Vern and I decided to make phone calls. Vern called Uncle Leslie, but there was no answer. I called Sister Anne.

“She’s out of the hospital, Maggie. She’s staying here for now with Sunny. They’re both doing very well.”

“So she’s better?”

“She’s much better. They’re monitoring her medication, but she’s been clear-headed. She’s taking good care of little Sunny. Do you want her to call you?”

“I’m in Bella Coola,” I said. “She could call me at the pay phone, I guess.”

I gave her the number and we arranged for Jenny to call at five o’clock. The rest of the day, as Vern and I took muddy back roads and poked around dripping rainforest and fast-flowing creeks, I thought about what I could say to her.
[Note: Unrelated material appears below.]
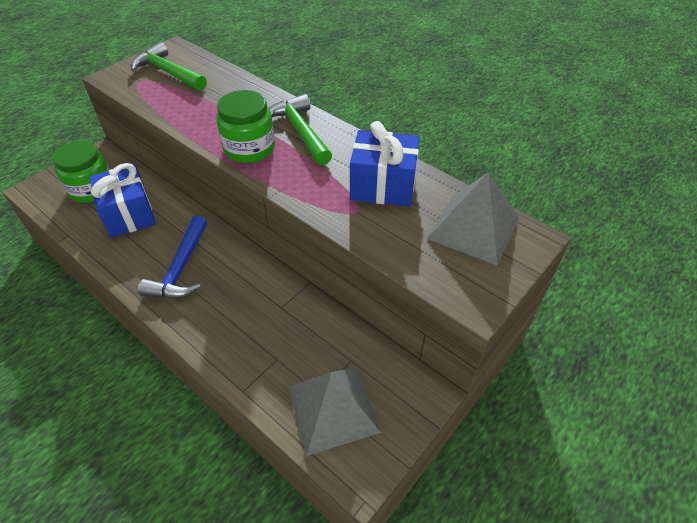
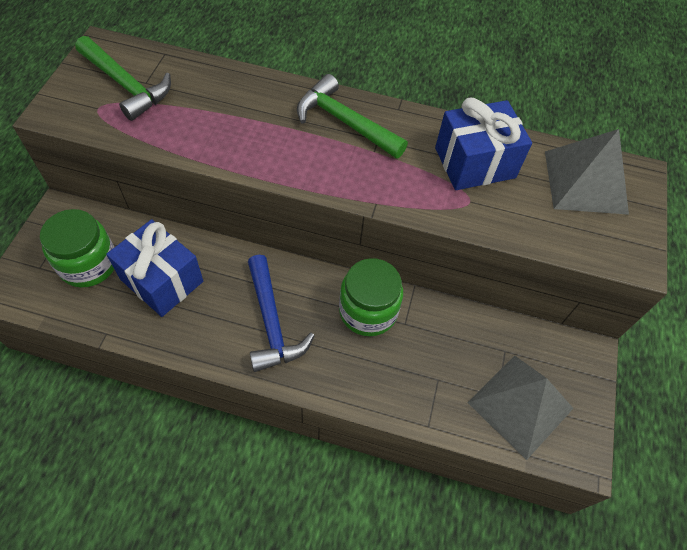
camera: 30 degrees left, 10 degrees up
(168, 72) = (126, 85): green hammer -> green hammer turned 150 degrees counterclockwise
(249, 148) = (306, 162): green jar -> green jar (368, 311)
But at five o’clock when the phone rang right on time, I didn’t need to say anything.

“Maggie, you wouldn’t believe how cool Sunny is. She’s got these serious brown eyes and she’s always watching everything. The nuns say she has an old soul. They don’t think she’ll give me any trouble. I’m so glad I named her Sunny—it’s perfect for her. And she smiled at me the other day, I forget what day that was, when she was feeding. And she’s growing like crazy. You’ve gotta see her. We’ve been out in the stroller. I’m starting to like Vancouver. You can just walk to the store and buy flowers and all kinds of fruit. What are you doing in Bella Coola?”

“Wow, Jenny, you sound really good,” I said.

“I feel so much better. That was pretty weird for a while there, eh? You must have been freaked out. But this is the best thing that ever happened to me. I mean, not the freaking out part, but Sunny. When I think I almost gave her up, it makes me cry. I look at her and I just start bawling my head off, thinking what an awful thing that would have been. She’d never have known her mother.”

“That’s great, Jenny. So, I’ll call Sister Anne again in a few days, okay?”

“Wait. What have you found out about Mom?”

I hesitated. “I told you about the car.”

“Yeah.”

“Not too much more yet. But there’s someone in Bella Coola who might know something. That’s why I’m here.”

“Maggie?”

“Yeah?”

“Now that I’m a mother, I can’t believe she’d just walk away. I hope you know what I’m getting at.”

“I think so.”

“Okay. Well, see you soon then. You won’t believe how big Sunny’s getting.”

“I can’t wait to see her.” I hung up. I was glad that I had not said anything to disturb Jenny’s joy.

The next day, while Vern went to the docks to try some fishing, I walked over to the red house and knocked again. This time, when the curtains moved, I saw a cat poke her head around the fabric, her little white paws clinging to the window ledge. She looked at me furtively and disappeared. I tapped the window with my fingers. I wanted a good look at her face, but it couldn’t be a coincidence. It was Cinnamon.

I pounded on the door. No one answered. I felt the tears rising. My cat. Who was this woman who had my cat? I went around the house and tried the back door. I thought of looking for a screwdriver, popping the lock. I even checked the windows, after first making sure no neighbours were watching me. Then I sat on the step and waited until I got too chilled and wet to sit there any longer.

Vern and I had made a little camp down a logging road that night. We built a fire in the evening and watched the sky finally clear above the woodsmoke and trees. When I stood to stretch, Vern stood too and took my hands. I moved into him and felt him stiffen against me. He unzipped my jeans and slipped his hand inside. When my knees gave a little he caught me by the small of the back. It was glorious to be standing by the fire with the stars shining on us, the lonely road, the fragrance of the towering cedars and Vern’s hands moving over my body.

“Don’t worry,” he whispered. “I know we can’t go too far.”

And so I didn’t worry. We opened the back door of the station wagon and stretched out on the sleeping bag, our heads hanging out to look up at the stars. Our skin was as moist as the air and dimpled with the pleasure of fingertips mapping muscle curve and nipple and smooth line of dark hair on belly.